Après l'explosion du réacteur n°2 de la centrale nucléaire de Fuckushima, les craintes d'un accident nucléaire majeur augmentent.

Alors que les autorités nippones ont tout fait pour tranquilliser les populations quant à un risque possible de catastrophe, celle-ci semble se rapprocher à grand pas après l’explosion du réacteur n°2 de Fuckushima1.

Les explosions s’enchaînent, les risques se multiplient

Après l’explosion de samedi qui avait atteint le réacteur n°1, puis une seconde ayant touché le réacteur n°3, ce sont de nouvelles explosions qui se sont faites entendre ce mardi aux alentours de six heures au Japon (22 heures GMT) et qui ont touché le réacteur n°2. « Il y a eu une grosse explosion » entre 06H00 et 06H15 du matin dans le réacteur 2, a déclaré un porte-parole de Tokyo Electric Power (Tepco), la compagnie d'électricité gérant la centrale. Cette explosion serait due à l’hydrogène. Jusqu’ici, les autorités avaient affirmé qu’« il n'y a absolument aucune possibilité d'un Tchernobyl », comme l'a déclaré dans la journée de lundi, le ministre de la Stratégie nationale, Koichiro Genba, sous-entendant que les réacteurs n°1 et 3 étaient sous contrôle et qu’ainsi les risques de fuite et de contamination étaient minimes.
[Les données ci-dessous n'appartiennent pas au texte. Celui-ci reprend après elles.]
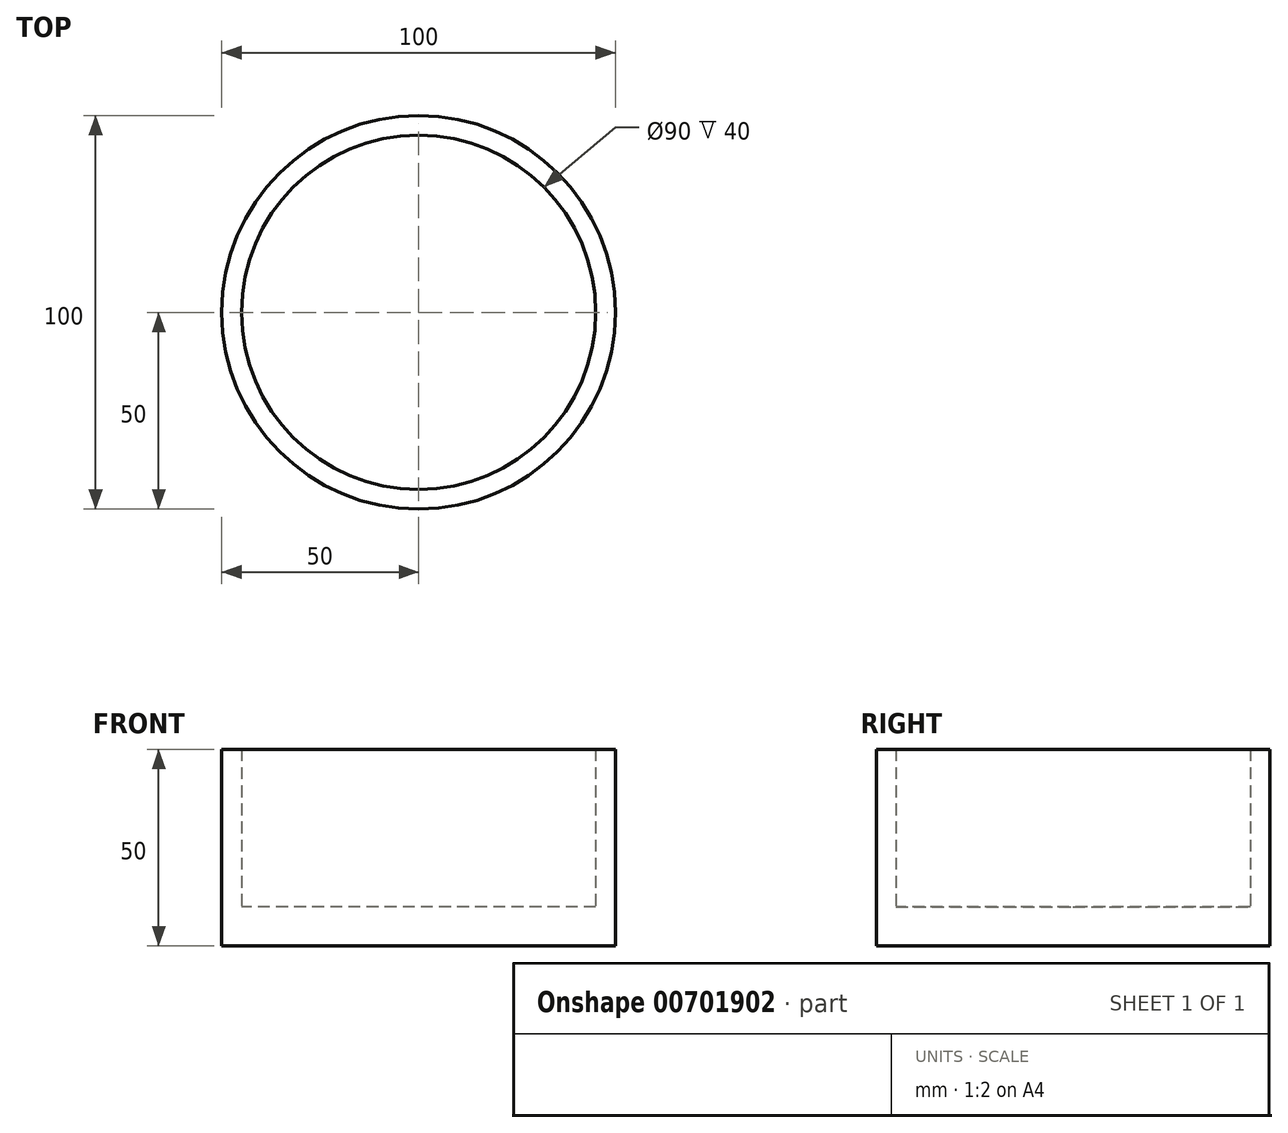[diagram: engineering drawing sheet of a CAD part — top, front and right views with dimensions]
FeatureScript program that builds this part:
annotation { "Feature Type Name" : "Feature", "Feature Type Description" : "" }
export const myFeature = defineFeature(function(context is Context, id is Id, definition is map)
    precondition{}
    {
        {
            var Q0;
            Q0=qCreatedBy(makeId("Top.planeOp"),FACE);
            var sketch = newSketch(context, id + "F0", { "sketchPlane" : qUnion([Q0])});
            skCircle(sketch, "E0", {"center": v(0, 0) * mm, "radius": 50 * mm});
            skSolve(sketch);
        }
        {
            var Q0;
            Q0=makeQuery(id+"F0.imprint","IMPRINT",FACE,{"disambiguationData":[TD([[makeQuery(id+"F0.imprint","IMPRINT",EDGE,{"derivedFrom":sQuery(id+"F0.wireOp",EDGE,"E0")}),1.0]])]});
            extrude(context, id + "F1", {"entities" : qUnion([Q0]), "depth" : 10 * mm, "offsetDistance" : 25 * mm});
        }
        {
            var Q0;
            Q0=makeQuery(id+"F1.opExtrude","CAP_FACE",FACE,{"disambiguationData":[OSD([sQuery(id+"F0.wireOp",EDGE,"E0")])],"isStart":false});
            var sketch = newSketch(context, id + "F2", { "sketchPlane" : qUnion([Q0])});
            skCircle(sketch, "E1", {"center": v(0, 0) * mm, "radius": 45 * mm});
            skSolve(sketch);
        }
        {
            var Q0;
            Q0=makeQuery(id+"F2.imprint","IMPRINT",FACE,{"disambiguationData":[TD([[makeQuery(id+"F2.imprint","IMPRINT",EDGE,{"derivedFrom":sQuery(id+"F2.wireOp",EDGE,"E1")}),-1.0]])]});
            extrude(context, id + "F3", {"entities" : qUnion([Q0]), "operationType" : NewBodyOperationType.ADD, "depth" : 40 * mm, "offsetDistance" : 25 * mm});
        }
        {
            var Q0;
            Q0=qCreatedBy(makeId("Right.planeOp"),FACE);
            cPlane(context, id + "F4", {"entities" : qUnion([Q0]), "cplaneType" : CPlaneType.OFFSET, "offset" : 50 * mm, "width" : 150 * mm, "height" : 150 * mm});
        }
    });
Cependant, cela ne semble pas du tout être le cas pour le n°2. L’explosion aurait endommagé la piscine de condensation, enceinte conçue pour empêcher les fuites radioactives en cas d’accident, sans que celle-ci soit pour autant percée. Aujourd’hui, les autorités redoutent la fusion de ce réacteur. Devant l’ampleur des risques, les autorités japonaises ont fait appel aux compétences extérieures, à savoir l’Agence internationale de l’énergie atomique et aux Etats Unis.

Les explosions se succèdent, les répliques de secousse sismique continuent, les systèmes de refroidissement de trois réacteurs sont tombés en panne. Les tentatives de refroidissement des barres de combustible par eau de mer semblent de pas atteindre leur but. Enfin, le niveau de radiation de la centrale de Fuckushima augmente peu à peu pour atteindre 1.941 miscrosieverts par heure. Aux dernières nouvelles, le taux de radioactivité atteindrait des niveaux anormalement élevés dans la préfecture d’Ibaraki, préfecture qui se situe entre celle de Fuckushima et Tokyo, à une centaine de kilomètres de la capitale japonaise, Fuckushima étant elle située à 250 km de Tokyo et de ses 35 millions d’habitants.

Un bilan qui ne finit pas de s'alourdir

Ainsi, comme l’a précisé le Premier ministre Naoto Kan, « le Japon fait face à sa plus grave crise en 65 ans depuis la fin de la Seconde Guerre mondiale ». Le bilan humain est considérable et pour le moment difficilement chiffrable, les personnes évacuées et déplacées se comptent par centaines de milliers, les dégâts matériels donnent une impression d’apocalypse. Et si le Premier ministre déclare "La capacité du Japon à se relever dépend de chacun d'entre nous", il dépend peut-être aussi du reste du monde de prendre conscience que si le nucléaire est déjà en soi quelque chose de dangereux, il peut devenir très vite incontrôlable et se transformer en une arme de destruction massive en cas de catastrophe naturelle.